Nous nous sommes ensuite rendus dans le centre pour enfants étrangers situés dans l’enceinte d’une annexe de la prison d’Hassaké, attaquée par Daech en février dernier. Des dizaines d’enfants étrangers de toutes nationalités, y compris des petits Français, y sont pris en charge par l’administration kurde quelques heures par jour, avant de rejoindre leurs mères très radicalisées dans des cellules insalubres, que nous n’avons malheureusement pas pu visiter.
Qu’ils soient militaires ou civils, les responsables de l’Administration autonome du Nord-Est syrien que nous avons interviewés appellent de concert au rapatriement des enfants et des femmes, qui relève tant de l’urgence humanitaire que de la sécurité internationale.
C’est aussi le cas des habitants de Raqqa où j’ai pu me rendre avec l’équipe. La ville, capitale du califat de Daech, a été détruite par l’État islamique, au sens propre.

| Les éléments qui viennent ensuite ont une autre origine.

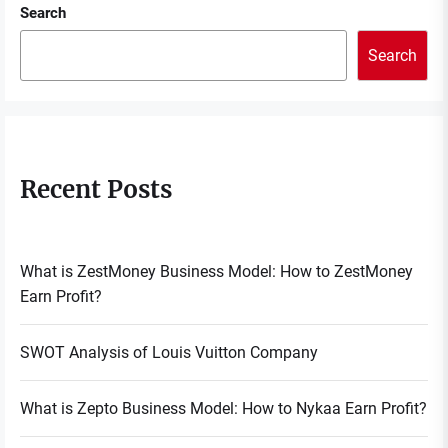
Search
Search
Recent Posts
What is ZestMoney Business Model: How to ZestMoney
Earn Profit?
SWOT Analysis of Louis Vuitton Company
What is Zepto Business Model: How to Nykaa Earn Profit?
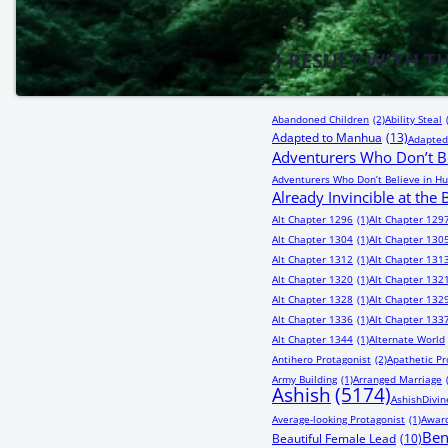
1
RESULT WITH T
Abandoned Children
(2)
Ability Steal
Adapted to Manhua
(13)
Adapted
Adventurers Who Don’t Be
Adventurers Who Don’t Believe in Hu
Already Invincible at the
Alt Chapter 1296
(1)
Alt Chapter 129
Alt Chapter 1304
(1)
Alt Chapter 130
Alt Chapter 1312
(1)
Alt Chapter 131
Alt Chapter 1320
(1)
Alt Chapter 132
Alt Chapter 1328
(1)
Alt Chapter 132
Alt Chapter 1336
(1)
Alt Chapter 133
Alt Chapter 1344
(1)
Alternate World
Antihero Protagonist
(2)
Apathetic Pr
Army Building
(1)
Arranged Marriage
Ashish
(5174)
AshishDivin
Average-looking Protagonist
(1)
Award
Be
Beautiful Female Lead
(10)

En dépit du fait que la ville est encore en ruines et que le traumatisme des exactions de Daech reste vif, les chefs de tribus se mobilisent pour réintégrer les femmes et les enfants de djihadistes. Devant notre caméra, ils s’interrogent : pourquoi la France ne fait-elle pas cet effort ? Le nord-est de la Syrie est encore ravagé par la guerre et ce tournage à l’été 2022 a eu le mérite de nous faire prendre conscience de l’absurdité du sort des enfants de djihadistes étrangers, particulièrement français : on a délégué leur gestion à un groupe armé, non reconnu par la communauté internationale, fragile, et attaqué de toutes parts.
En mars 2023, une centaine d’enfants français sont encore prisonniers dans l’enfer des camps.